- [Talep a]
Sergen Yalçın hakkındaki metne göre şu ifadelerin doğru olup olmadığını belirtiniz: (i) Sergen kâğıt üzerinde FK Sloga Jugomagnat'a satılmıştır; (ii) Sergen, Galatasaray'ın UEFA Kupası'nı kazandığı kadroda forma giymiştir; (iii) Sergen, 3 Büyükler'in üçünde de oynamış ilk futbolcudur. Her ifade için evet ya da hayır deyip metinden belirleyici sözcükleri birebir alıntılayınız.

- [Belge Bölümü]

Türkiye’de tekrar bir takımda oynayabilmesi için federasyon kurallarına göre “hülle” yöntemiyle, Avrupa’da bir takıma satılması ve oradan Türkiye’ye dönmesi gerekiyordu. Bu yüzden Sergen kâğıt üzerinde Makedon takımı FK Sloga Jugomagnat’a satılarak  sonrasında oradan 2000 yılının başında Galatasaray’a kiralandı. Sergen böylece Refik Osman Top, Ali Soydan ve Saffet Sancaklı’dan sonra 3 Büyükler’de de oynamış olan 4. futbolcu oldu. Orta sahada gösterdiği başarılı performansıyla takımının lig şampiyonluğu ve Türkiye Kupası’nı kazanmasında büyük katkısı oldu. Galatasaray, sezon sonunda UEFA Kupası’nı kazanıp, Türkiye’de ilk kez bir Avrupa Kupası kazanan takım oldu. Sergen, sezon başında Fenerbahçe forması ile kupada maç yaptığı için bu efsane kadroda forma şansı bulamadı. Sezon sonlarına doğru takımla problemler yaşayan Sergen Yalçın, sezon bitince takımdan ayrıldı.

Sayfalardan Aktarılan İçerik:
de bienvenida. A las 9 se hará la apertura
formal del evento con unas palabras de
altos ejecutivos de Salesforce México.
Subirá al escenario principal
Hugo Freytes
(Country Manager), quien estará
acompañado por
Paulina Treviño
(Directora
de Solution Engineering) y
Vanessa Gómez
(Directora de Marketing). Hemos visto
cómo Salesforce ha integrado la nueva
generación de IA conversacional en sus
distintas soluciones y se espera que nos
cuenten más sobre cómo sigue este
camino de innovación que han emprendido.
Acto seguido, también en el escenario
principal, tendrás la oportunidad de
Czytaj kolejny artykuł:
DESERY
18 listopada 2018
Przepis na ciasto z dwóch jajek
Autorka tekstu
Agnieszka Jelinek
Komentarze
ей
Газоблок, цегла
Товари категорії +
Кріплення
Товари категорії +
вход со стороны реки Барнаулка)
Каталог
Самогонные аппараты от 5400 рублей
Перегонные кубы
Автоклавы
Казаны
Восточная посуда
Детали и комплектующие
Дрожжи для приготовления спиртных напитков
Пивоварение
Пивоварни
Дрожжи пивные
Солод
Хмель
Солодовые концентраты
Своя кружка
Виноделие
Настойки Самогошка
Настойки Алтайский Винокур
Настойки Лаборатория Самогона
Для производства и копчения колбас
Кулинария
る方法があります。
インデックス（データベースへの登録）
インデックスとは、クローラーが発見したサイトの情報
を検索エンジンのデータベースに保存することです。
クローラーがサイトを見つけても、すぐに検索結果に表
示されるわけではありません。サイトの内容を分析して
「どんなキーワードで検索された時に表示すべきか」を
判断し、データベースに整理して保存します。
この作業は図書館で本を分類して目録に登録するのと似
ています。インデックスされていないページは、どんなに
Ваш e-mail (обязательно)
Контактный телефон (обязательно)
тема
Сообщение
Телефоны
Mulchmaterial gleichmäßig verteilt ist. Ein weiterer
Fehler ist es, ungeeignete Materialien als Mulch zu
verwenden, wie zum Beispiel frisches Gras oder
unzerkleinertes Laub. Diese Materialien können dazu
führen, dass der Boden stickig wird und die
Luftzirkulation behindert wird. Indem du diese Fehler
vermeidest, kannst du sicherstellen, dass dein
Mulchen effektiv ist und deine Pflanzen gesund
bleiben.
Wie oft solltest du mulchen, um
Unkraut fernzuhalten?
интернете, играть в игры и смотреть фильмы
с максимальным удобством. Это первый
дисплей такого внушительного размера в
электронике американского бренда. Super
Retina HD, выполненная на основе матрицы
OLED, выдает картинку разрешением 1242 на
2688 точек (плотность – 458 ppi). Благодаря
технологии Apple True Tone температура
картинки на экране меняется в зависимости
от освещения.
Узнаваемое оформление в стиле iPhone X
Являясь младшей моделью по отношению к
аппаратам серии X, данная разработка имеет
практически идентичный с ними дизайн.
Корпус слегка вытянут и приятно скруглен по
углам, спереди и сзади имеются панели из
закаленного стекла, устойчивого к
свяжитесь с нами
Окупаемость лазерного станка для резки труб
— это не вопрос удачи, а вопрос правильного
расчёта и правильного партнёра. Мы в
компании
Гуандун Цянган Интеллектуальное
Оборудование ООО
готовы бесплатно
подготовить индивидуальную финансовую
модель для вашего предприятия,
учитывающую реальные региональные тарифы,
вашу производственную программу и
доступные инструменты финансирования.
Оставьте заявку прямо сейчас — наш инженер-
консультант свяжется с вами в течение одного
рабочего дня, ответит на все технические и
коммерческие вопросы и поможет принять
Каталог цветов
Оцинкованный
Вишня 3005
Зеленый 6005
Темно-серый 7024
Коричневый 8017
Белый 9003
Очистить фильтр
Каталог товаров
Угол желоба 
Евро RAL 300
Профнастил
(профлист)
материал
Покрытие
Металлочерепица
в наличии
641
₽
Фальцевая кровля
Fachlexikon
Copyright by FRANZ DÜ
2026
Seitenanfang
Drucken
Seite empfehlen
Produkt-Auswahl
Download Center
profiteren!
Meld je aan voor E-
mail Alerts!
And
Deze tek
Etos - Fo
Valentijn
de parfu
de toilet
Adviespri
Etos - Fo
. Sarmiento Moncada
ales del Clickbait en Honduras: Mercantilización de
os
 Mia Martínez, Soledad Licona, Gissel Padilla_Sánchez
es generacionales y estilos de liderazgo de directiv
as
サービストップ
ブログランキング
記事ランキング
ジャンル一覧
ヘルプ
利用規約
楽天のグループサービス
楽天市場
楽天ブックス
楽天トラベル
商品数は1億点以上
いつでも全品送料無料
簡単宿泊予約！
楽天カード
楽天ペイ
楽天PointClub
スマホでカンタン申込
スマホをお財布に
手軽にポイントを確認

- [Talep b]
Sayfalardan aktarılan satırları, ilk satırdan "(Directora de Marketing). Hemos visto" ifadesini içeren satıra kadar, her iki uç dahil olmak üzere aynen yineleyiniz.

- [Yazılı Yanıt a]
(i) Evet: "Sergen kâğıt üzerinde Makedon takımı FK Sloga Jugomagnat’a satılarak"
(ii) Hayır: "bu efsane kadroda forma şansı bulamadı"
(iii) Hayır: "Refik Osman Top, Ali Soydan ve Saffet Sancaklı’dan sonra 3 Büyükler’de de oynamış olan 4. futbolcu oldu"

- [Yazılı Yanıt b]
de bienvenida. A las 9 se hará la apertura
formal del evento con unas palabras de
altos ejecutivos de Salesforce México.
Subirá al escenario principal
Hugo Freytes
(Country Manager), quien estará
acompañado por
Paulina Treviño
(Directora
de Solution Engineering) y
Vanessa Gómez
(Directora de Marketing). Hemos visto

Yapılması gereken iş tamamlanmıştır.